Postdoctoral researcher, Erasmus MC

Personal website

Interests

  • Radiomics
  • AutoML
  • Meta-Learning
  • Deep Learning
  • Pathomics
  • Oncology
  • Soft-tissue tumors / sarcoma
  • Liver cancer
  • Colorectal liver metastases

Education

  • PhD Streamlined Quantitative Imaging Biomarker Development, 2022

    Erasmus Medical Center

Research lines

  • Applied Medical Image Analysis

Projects

  • ICAIlab Trustworthy AI for MRI
  • EUCAIM
  • EuCanImage
  • Sarcoma Artificial Intelligence

Biography

Martijn Starmans is a postdoctoral researcher at the Biomedical Imaging Group of the Erasmus MC (Rotterdam, the Netherlands).

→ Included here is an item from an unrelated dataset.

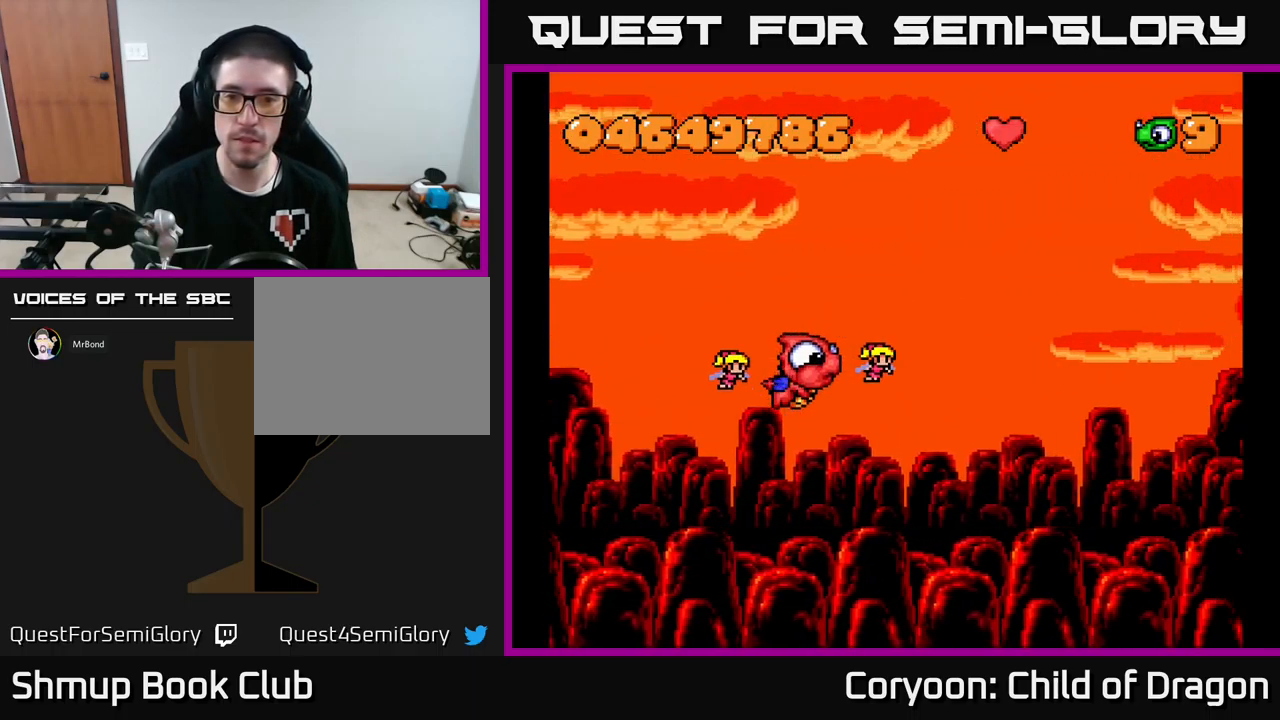
{"buttons": [], "events": []}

His main research interest is the use of radiomics and deep learning to improve the diagnostic work-up in oncology. To this end, he focusses on exploiting automated machine learning and meta-learning to generalize methods across applications. To evaluate this generalization, he works on a variety of clinical applications (e.g. sarcoma, liver cancer, colorectal cancer, bladder cancer, melanoma, cardiology, neuroendocrine tumors) with various clinicians.

He successfully co-applied for a grant from the Hanarth foundation on AI for the grading and phenotyping of soft-tissue tumors, and is currently co-supervising two PhD students. Through his research, he has gained ample experience with imaging infrastructure, e.g. DICOM, CTP, XNAT. As supporter of open science, he has released the software for all his studies open source (e.g. his adaptive radiomics framework WORC) and released a large public database of 930 patients.

Collaborations

Martijn is involved in various working groups and is leader of the platform work package of the Horizon 2020 EuCanImage consortium: Towards a European cancer imaging platform for enhanced Artificial Intelligence in oncology. In this context, he recently visited the AI in Medicine group of Prof. Dr. Karim Lekadir at the University of Barcelona. He is one of the initiators of the Sarcoma Artificial Intelligence (SAI) consortium (grant awarded), the Liver AI (LAI) consortium (grant awarded), and project lead of the Colorectal Liver Metastes AI (COLIMA) consortium (grant submitted). In these consortia, in total 51 clinical centers, companies, professional- and patient associations from 18 countries are united. Additionally, he is external advisor of RadioVal, and member of the AI4HI AI Development working group, EUCAIM, and EOSC4Cancer. He has been a visiting researcher of the BCN-AIM lab of the University of Barcelona.

PhD Degree

Martijn obtained his PhD degree ‘‘cum laude’’ on February 1 2022 at the Erasmus Medical Center Rotterdam with his thesis titled Streamlined Quantitative Imaging Biomarker Development: Generalization of radiomics through automated machine learning. Following his passion to efficiently and automatically optimize routines, he developed an adaptive radiomics framework using automated machine learning, described in this paper. He collaborated with a large number of clinicians to develop radiomics biomarkers in a wide variety of clinical applications.

Download my PhD Thesis.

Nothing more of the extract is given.